The scalar timing or scalar expectancy theory (SET) is a model of the processes that govern behavior controlled by time. The model posits an internal clock, and particular memory and decision processes.[1] SET is one of the most important models of animal timing behavior.[2]
John Gibbon originally proposed SET to explain the temporally controlled behavior of non-human subjects.[1] He initially used the model to account for a pattern of behavior seen in animals that are being reinforced at fixed-intervals, for example every 2 minutes. [3] An animal that is well trained on such a fixed-interval schedule pauses after each reinforcement and then suddenly starts responding about two-thirds of the way through the new interval. (See operant conditioning) The model explains how the animal's behavior is controlled by time in this manner. [1] Gibbon and others later elaborated the model and applied it to a variety of other timing phenomena.
SET assumes that the animal has a clock, a working memory, a reference memory, and a decision process. The clock contains a discrete pacemaker that generates pulses like the ticks a mechanical clock. A stimulus that signals the start of a timed interval closes a switch, allowing pulses to enter an accumulator. The resulting accumulation of pulses represents elapsed time, and this time value is continuously sent to a working memory. When reinforcement happens at the end of the timed interval, the time value is stored in a long-term reference memory. This time-to-reinforcement in reference memory represents the expected time to reinforcement.
Key to the SET model is the decision process that controls timing behavior. While the animal is timing some interval it continually compares the current time (stored in working memory) to the expected time (stored in reference memory). Specifically, the animal continually samples from its memory of past times at which reinforcement occurred and compares this memory sample with the current time on its clock. When the two values are close to one another the animal responds; when they are far enough apart, the animal stops responding. To make this comparison, it computes the ratio of the two values; when the ratio is less than a certain value it responds, when the ratio is larger it does not respond.

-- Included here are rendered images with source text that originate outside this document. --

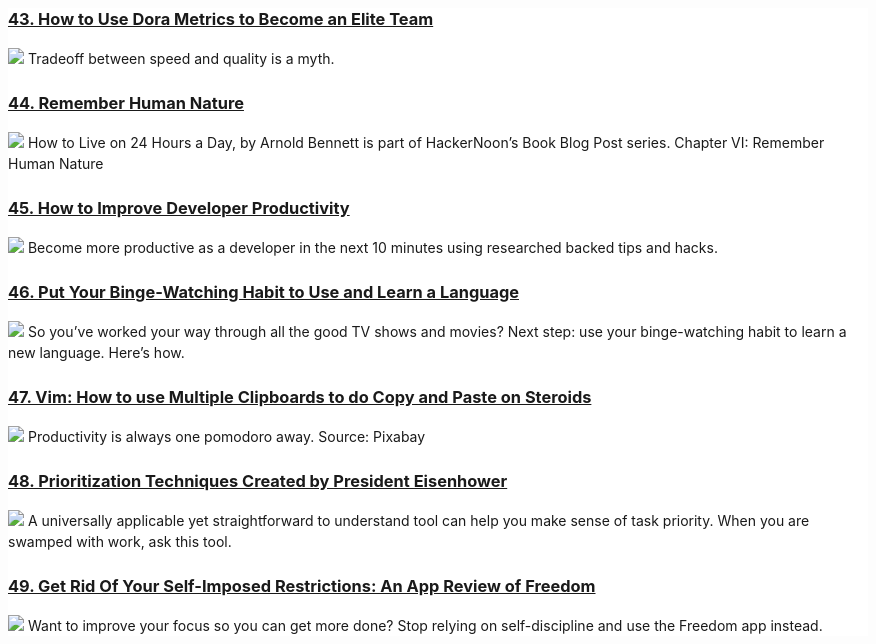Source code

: ### [43. How to Use Dora Metrics to Become an Elite Team](https://hackernoon.com/how-to-use-dora-metrics-to-become-an-elite-team)
![](https://cdn.hackernoon.com/images/deUGkuJB9Ggm3EcvgqnpHgqWZkX2-7392h5g.jpeg)
Tradeoff between speed and quality is a myth.

### [44. Remember Human Nature](https://hackernoon.com/remember-human-nature)
![](https://cdn.hackernoon.com/images/MUo6MihNAVUIcUvRBbcToKZ7MKh1-9293qxx.jpeg)
How to Live on 24 Hours a Day, by Arnold Bennett is part of HackerNoon’s Book Blog Post series. Chapter VI: Remember Human Nature

### [45. How to Improve Developer Productivity](https://hackernoon.com/how-to-improve-developer-productivity)
![](https://cdn.hackernoon.com/images/DbgZsSQ7Gce2sUVuH9fj1uKyfyG2-nj02dy5.jpeg)
Become more productive as a developer in the next 10 minutes using researched backed tips and hacks.

### [46. Put Your Binge-Watching Habit to Use and Learn a Language](https://hackernoon.com/put-your-binge-watching-habit-to-use-and-learn-a-language-nw2p351b)
![](https://hackernoon.com/images/6x0Ln6XhbsfVAZCzyMpOSlyCXms2-q8t334n.jpeg)
So you’ve worked your way through all the good TV shows and movies? Next step: use your binge-watching habit to learn a new language. Here’s how.

### [47. Vim: How to use Multiple Clipboards to do Copy and Paste on Steroids](https://hackernoon.com/vim-squeezing-the-text-editors-juice-with-more-features-7481c218d01e)
![](https://cdn.hackernoon.com/hn-images/1*PwUdhpg4ULj5RKb81TKxpA.jpeg)
Productivity is always one pomodoro away. Source: Pixabay

### [48. Prioritization Techniques Created by  President Eisenhower](https://hackernoon.com/prioritization-techniques-created-by-president-eisenhower-5a24318v)
![](https://cdn.hackernoon.com/images/BGkgk9l1RzZXEYLyPkFLORpT5If1-yrh31v2.jpeg)
A universally applicable yet straightforward to understand tool can help you make sense of task priority. When you are swamped with work, ask this tool.

### [49. Get Rid Of Your Self-Imposed Restrictions: An App Review of Freedom](https://hackernoon.com/get-rid-of-your-self-imposed-restrictions-an-app-review-of-freedom-0o4a359w)
![](https://cdn.hackernoon.com/images/VYTbQ9RCY6Madi01sqFPdM88UX52-5m3634g7.jpeg)
Want to improve your focus so you can get more done? Stop relying on self-discipline and use the Freedom app instead.
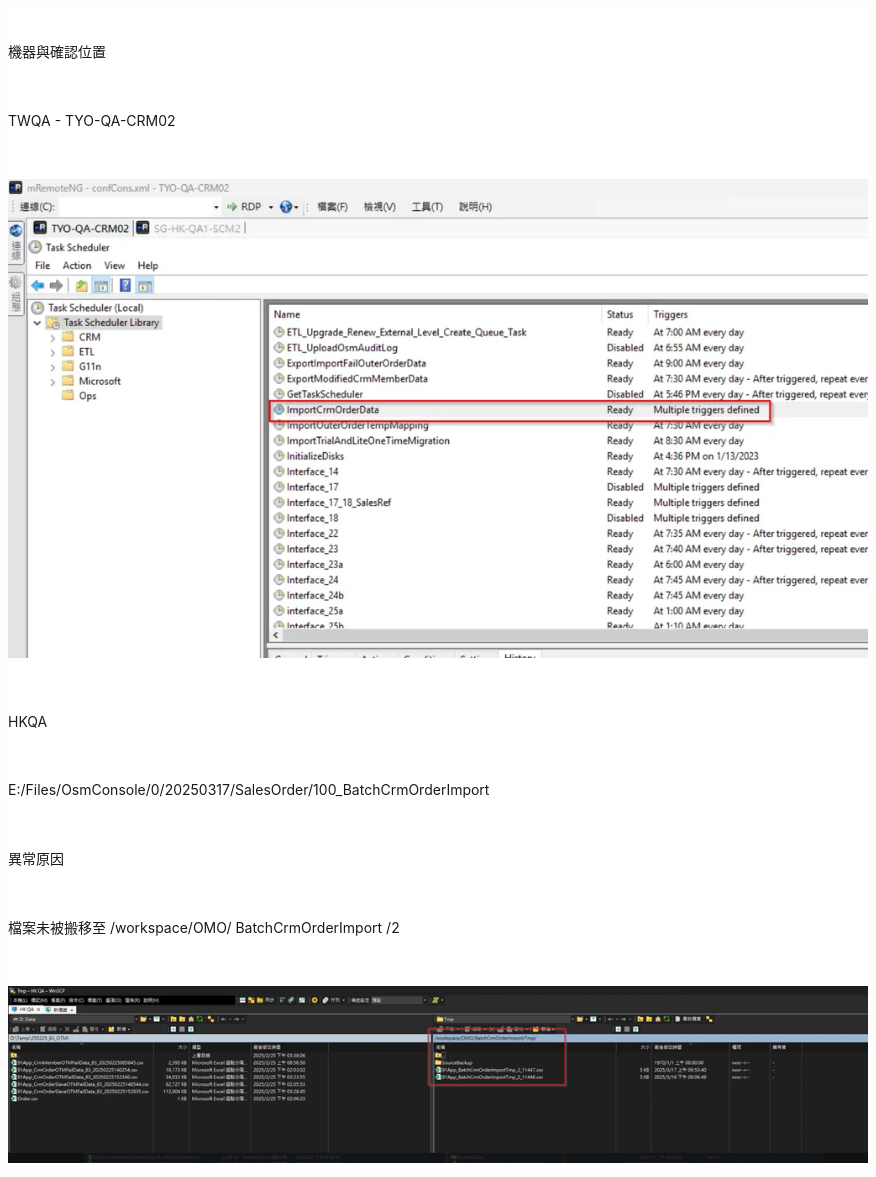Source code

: <br>

機器與確認位置

<br>

TWQA -  TYO-QA-CRM02

<br>

![alt text](./image-1.png)

<br>

HKQA

<br>

E:/Files/OsmConsole/0/20250317/SalesOrder/100_BatchCrmOrderImport

<br>

異常原因

<br>

檔案未被搬移至 /workspace/OMO/ BatchCrmOrderImport /2

<br>

![alt text](./image.png)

By using a ratio of current time to expected time, rather than, for example, simply subtracting one from the other, SET accounts for a key observation about animal and human timing. That is, timing precision is relative to the size of the interval being timed[4] (See Accuracy and precision). This is the "scalar" property that gives the model its name. For example, when timing a 10 sec interval an animal might be precise to within 1 sec, whereas when timing a 100 sec interval the animal would be precise to only about 10 sec. Thus time perception is like the perception of lights, sounds, and other sensory events, where precision is also relative to the size (brightness, loudness, etc.) of the percept being judged. (See Weber-Fechner law.)
A number of alternative models of timing have appeared over the years. These include Killeen’s Behavioral Theory of timing (BeT) model[5] and Machado’s learning-to-time (LeT) model.[6]
Moreover, there are some evidence that this property might not be valid in all ranges of durations.[7] Additionally John Staddon argues that SET is inconsistent on explaining the location of temporal indifference point in temporal bisection procedure.[8]
In 1993, John Wearden claimed that human behavior exhibits appropriate scalar properties, as was indicated by experiments on internal production with concurrent chronometric counting.[9] However, human timing behavior is undoubtedly more varied than animal timing behavior. A major factor responsible for this variability is attentional allocation.[9][10]